Ce qui se passe là, je ne suis pas chargé de vous le dire, mais vous viendrez dans quelque temps m'en donner des nouvelles.
Madame Vigneron.
Déchirez cette carte, Monsieur Bourdon, et dites-moi l'objet de votre visite.
Bourdon.
Vous mériteriez bien, madame, qu'on vous laissât entre les mains de ce Duhamel. Il n'aurait qu'à s'entendre avec un autre coquin de son espèce, Lefort, par exemple, et la succession de M. Vigneron y passerait tout entière. Vous m'en voulez de ce que je ne partage pas vos illusions.
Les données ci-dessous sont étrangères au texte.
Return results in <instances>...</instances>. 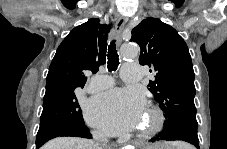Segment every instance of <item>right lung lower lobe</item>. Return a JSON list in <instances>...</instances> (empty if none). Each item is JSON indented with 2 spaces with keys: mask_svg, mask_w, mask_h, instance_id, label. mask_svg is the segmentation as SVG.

Ai-je bien tort ? Jugez-en vous-même. Devant l'obstination que vous mettez et que je déplore à conserver vos terrains, je devais me rendre un compte exact de leur situation. Je me suis aperçu alors, en remuant la masse des hypothèques, que l'une d'elles arrivait à son échéance. J'ai écrit aussitôt pour en demander le renouvellement, on refuse. C'est soixante et quelques mille francs qu'il va falloir rembourser à bref délai.
Madame Vigneron.
Qu'allons-nous faire ?
Bourdon.
Je vous le demande. Ce n'est pas tout. Le temps passe, vous serez en mesure pour les frais de succession ?
Madame Vigneron.
Mais, Monsieur Bourdon, nos immeubles, à votre avis, ne valent rien ; où il n'y a rien, l'enregistrement ne peut pas réclamer quelque chose.
Bourdon.
C'est une erreur. L'enregistrement ne s'égare pas dans une succession ; il touche son droit sur ce qu'il voit, sans s'occuper de ce qui peut être dû.
En êtes-vous sûr ?
Bourdon.
Quelle question me faites-vous là, madame ? Mon dernier clerc, un bambin de douze ans, sait ces choses-là aussi bien que moi. Voyez comme nous sommes malheureux avec des clients tels que vous, très respectables sans aucun doute, mais aussi trop ignorants. Si ce point par mégarde n'avait pas été traité entre nous, et que plus tard, dans les comptes qui vous seront remis après la vente de vos immeubles qui est inévitable, vous eussiez trouvé : droits de l'enregistrement, tant ; qui sait ? Vous vous seriez dit peut-être : M. Bourdon a mis cette somme-là dans sa poche.
Madame Vigneron.
Jamais une pareille pensée ne me serait venue.
Bourdon.
Eh ! Madame, vous me soupçonnez bien un peu de ne pas remplir mes devoirs envers vous dans toute leur étendue, l'accusation est aussi grave. Laissons cela. Pendant que vous vous agitez sans rien conclure, attendant je ne sais quel événement qui ne se présentera pas, Teissier, lui, avec ses habitudes d'homme d'affaires, a marché de l'avant.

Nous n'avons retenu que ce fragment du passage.